# Looking for a pointy stylus



## HappyGuy (Nov 3, 2008)

All of the stylus (stylii?) I've seen have a working end the size of a mushed down marking pen. Does anyone know of one that has a fairly small point? Something that might be good for precise pointing in an app? I've seen what Amazon calls slim, but it looks like they're talking about a slim pen, not a small stylus.


----------



## TraceyC/FL (Mar 23, 2011)

Be sure you are buying stylus's for capitative screens. The precision of a stylus has less to do with the tip, and more to do with the screen quality itself and the app. 

I"m not sure I can actually explain it at the moment - but picture a big sheet of tiny grid paper on the screen, the size of the grid is determined by how much money the manufacture spent on it and/or went to lengths to write their software to interpret the touch "spot". Then some apps will let you draw really tiny because they are using that tiny grid space....

Does that make sense??  

But mainly, the quality of the tip material can come into play - but there needs to be a "charge" between the item touching it and the screen....


----------



## Betsy the Quilter (Oct 27, 2008)

Somebody, (Jesslyn?) got a pointy stylus... I don't remember the brand, but I'd like one, too.  It was more than I wanted to pay at the time....

Sent from Killashandra, 
my Kindle Fire 4G


----------



## intinst (Dec 23, 2008)

Betsy the Quilter said:


> Somebody, (Jesslyn?) got a pointy stylus... I don't remember the brand, but I'd like one, too. It was more than I wanted to pay at the time....
> 
> Sent from Killashandra,
> my Kindle Fire 4G


I believe it was the Hand Stylus you are thinking of. I got one and really like it. - http://handstylus.com/
You are right that it is a little costly but I consider it worth the price.


----------



## MDB (Dec 31, 2010)

intinst said:


> I believe it was the Hand Stylus you are thinking of. I got one and really like it. - http://handstylus.com/
> You are right that it is a little costly but I consider it worth the price.

Supplied records »
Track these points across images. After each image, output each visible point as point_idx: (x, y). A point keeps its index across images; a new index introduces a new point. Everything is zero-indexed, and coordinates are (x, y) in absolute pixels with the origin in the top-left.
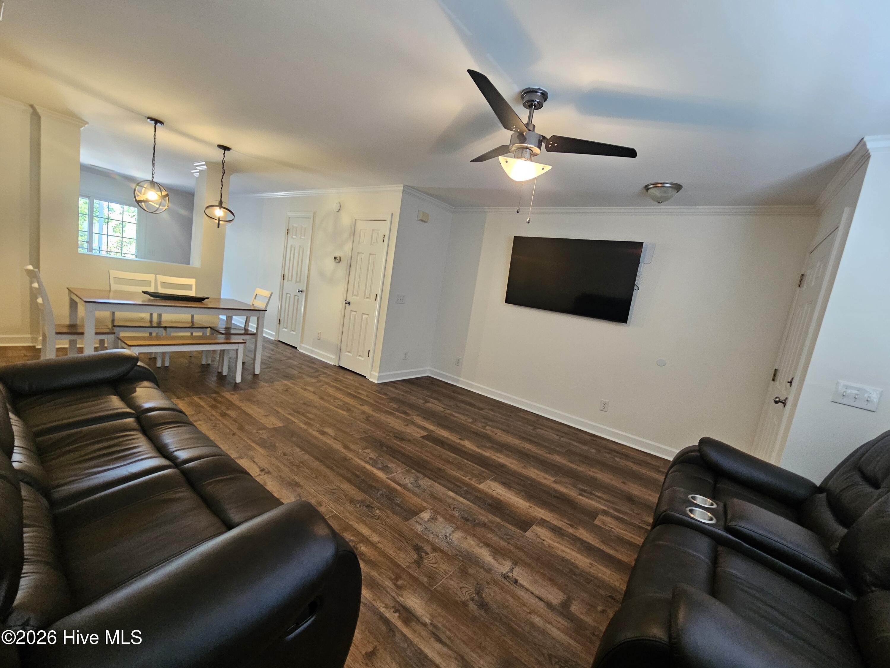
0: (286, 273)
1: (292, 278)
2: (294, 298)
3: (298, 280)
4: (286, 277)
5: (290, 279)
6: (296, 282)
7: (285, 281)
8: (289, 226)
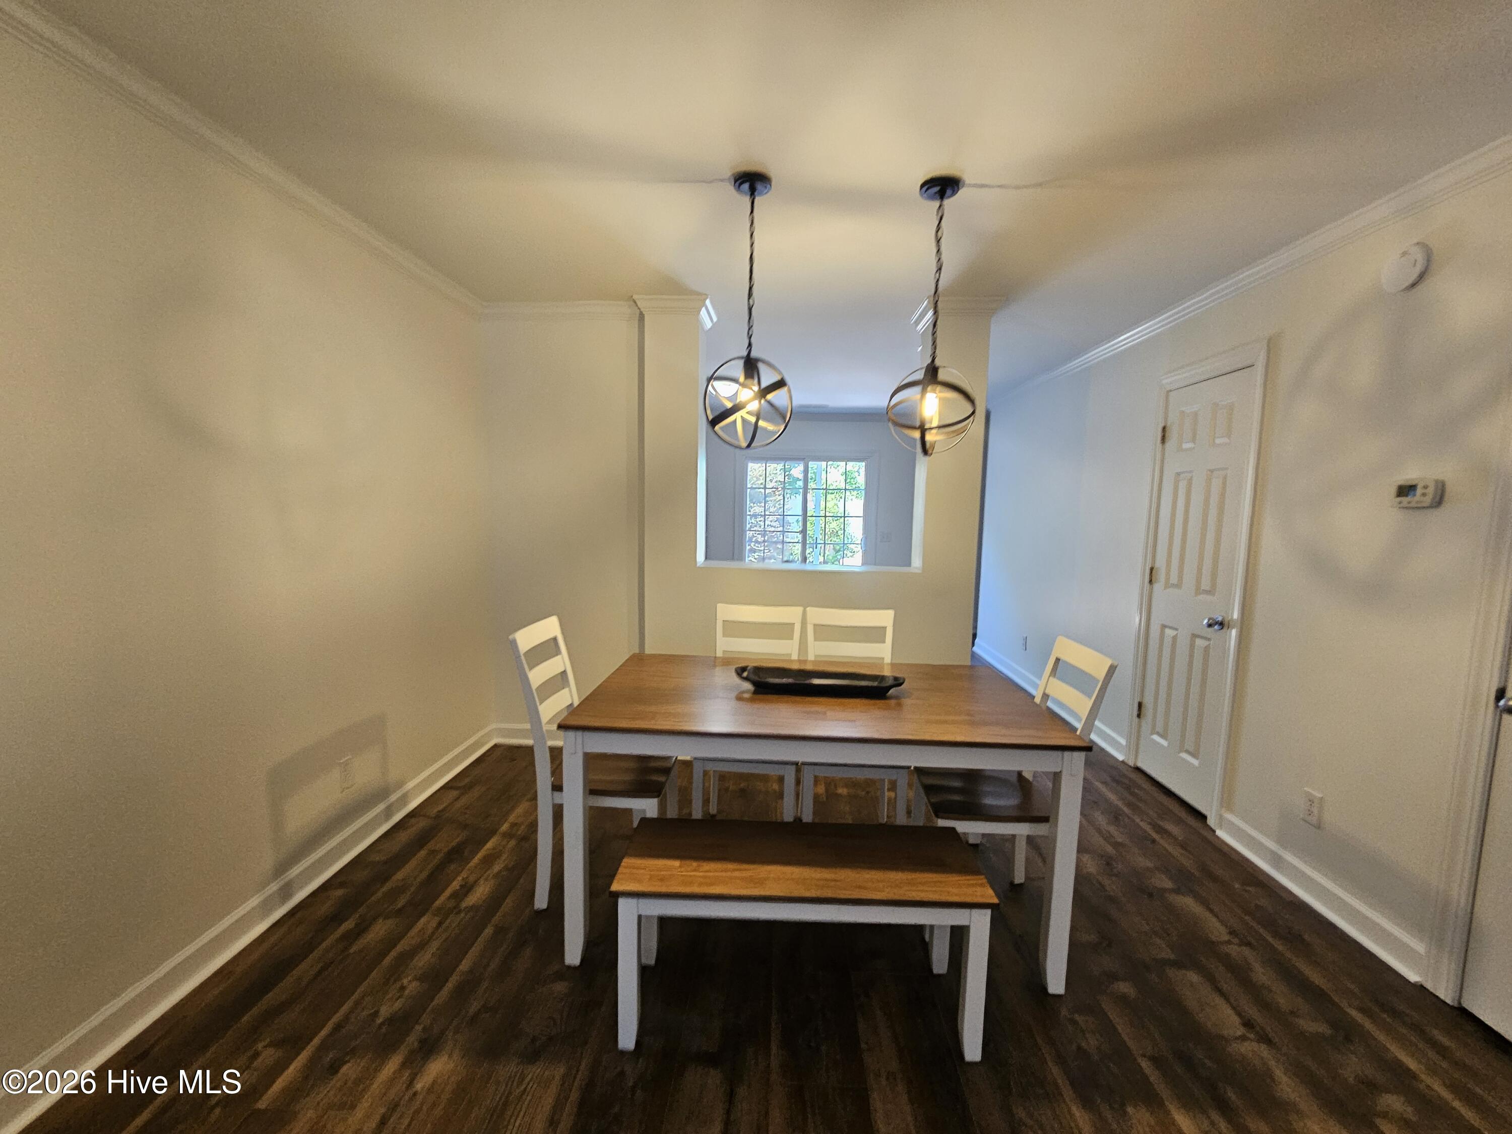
0: (1161, 563)
1: (1180, 577)
2: (1192, 646)
3: (1205, 584)
4: (1161, 576)
5: (1174, 579)
6: (1198, 591)
7: (1158, 587)
8: (1166, 419)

Exercise tasks »
1. Answer these from the stylus thread, one line each:
(a) What term does Amazon use for the styluses HappyGuy saw?
(b) Which product does intinst believe Betsy the Quilter is thinking of?
(c) According to TraceyC/FL, what needs to exist between the item touching the screen and the screen?
2. For each statement, say whether the stylus thread agrees, and quote the words that decide it:
(a) Betsy the Quilter remembers the brand of the pointy stylus.
(b) intinst thinks the Hand Stylus is worth its price.
(c) TraceyC/FL says a stylus's precision depends mainly on its tip.
3. Reproduce the stylus thread from "All of the stylus" up to and including "a small stylus.".

Exercise responses »
1.
(a) Slim.
(b) The Hand Stylus.
(c) A "charge."

2.
(a) No: "I don't remember the brand"
(b) Yes: "I consider it worth the price."
(c) No: "The precision of a stylus has less to do with the tip, and more to do with the screen quality itself and the app."

3.
All of the stylus (stylii?) I've seen have a working end the size of a mushed down marking pen. Does anyone know of one that has a fairly small point? Something that might be good for precise pointing in an app? I've seen what Amazon calls slim, but it looks like they're talking about a slim pen, not a small stylus.